Cisco acquires Meraki: how 3 guys from MIT transformed the networking industry

Meraki founders

Quick: when was the last time you plugged in an Ethernet cable? If you have trouble answering that question, you’re one of the reasons why Cisco has agreed to acquire Meraki.

Six years ago Sanjit, John and Hans saw our Wi-Fi world before many others. Meraki offered smaller wireless ISPs a complete package to roll-out wireless networks without a lot of time, money or expertise. It gave upstart ISPs a way to enter new markets and disrupt existing ones. The benefits were obvious: the ability to scale without wires, low cost of entry, ease of use, and network analysis tools to help operators maximize revenue from their small networks.

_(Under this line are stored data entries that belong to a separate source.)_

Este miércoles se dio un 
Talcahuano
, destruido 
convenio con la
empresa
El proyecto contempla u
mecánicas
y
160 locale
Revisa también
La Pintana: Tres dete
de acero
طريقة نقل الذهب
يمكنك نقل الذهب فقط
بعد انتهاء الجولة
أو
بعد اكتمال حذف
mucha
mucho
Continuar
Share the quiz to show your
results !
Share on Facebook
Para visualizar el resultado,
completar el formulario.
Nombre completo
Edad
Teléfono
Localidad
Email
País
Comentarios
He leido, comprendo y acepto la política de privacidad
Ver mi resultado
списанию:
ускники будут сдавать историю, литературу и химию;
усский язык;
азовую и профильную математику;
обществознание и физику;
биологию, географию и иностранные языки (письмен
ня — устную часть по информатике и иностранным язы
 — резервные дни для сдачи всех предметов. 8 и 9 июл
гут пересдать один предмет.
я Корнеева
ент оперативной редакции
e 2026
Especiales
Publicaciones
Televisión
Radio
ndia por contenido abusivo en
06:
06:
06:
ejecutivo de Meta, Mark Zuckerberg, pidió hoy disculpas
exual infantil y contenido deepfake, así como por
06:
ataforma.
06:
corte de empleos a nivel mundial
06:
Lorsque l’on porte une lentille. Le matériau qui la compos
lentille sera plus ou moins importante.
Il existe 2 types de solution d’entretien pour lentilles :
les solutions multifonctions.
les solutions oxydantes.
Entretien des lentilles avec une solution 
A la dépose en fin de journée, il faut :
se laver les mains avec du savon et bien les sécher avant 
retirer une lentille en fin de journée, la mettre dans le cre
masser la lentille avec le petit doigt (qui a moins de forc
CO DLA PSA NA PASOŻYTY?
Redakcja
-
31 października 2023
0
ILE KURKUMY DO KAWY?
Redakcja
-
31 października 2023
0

I’ll always remember meeting the guys for the first time. We were introduced by Rajeev Motwani, Larry & Sergey’s thesis advisor at Stanford. They were a bunch of MIT PhDs who had built a very proprietary solution as part of their own thesis called RoofNet. They were clearly world-class, super smart and personable. I bought their product to test it out.  It was so easy to use, I set up a wireless network myself in minutes. You just plugged in the box and it worked. That’s all we needed to see. Chris Sacca, who was at Google at the time, was equally enthusiastic. Google bought 1,000 routers and invested as well.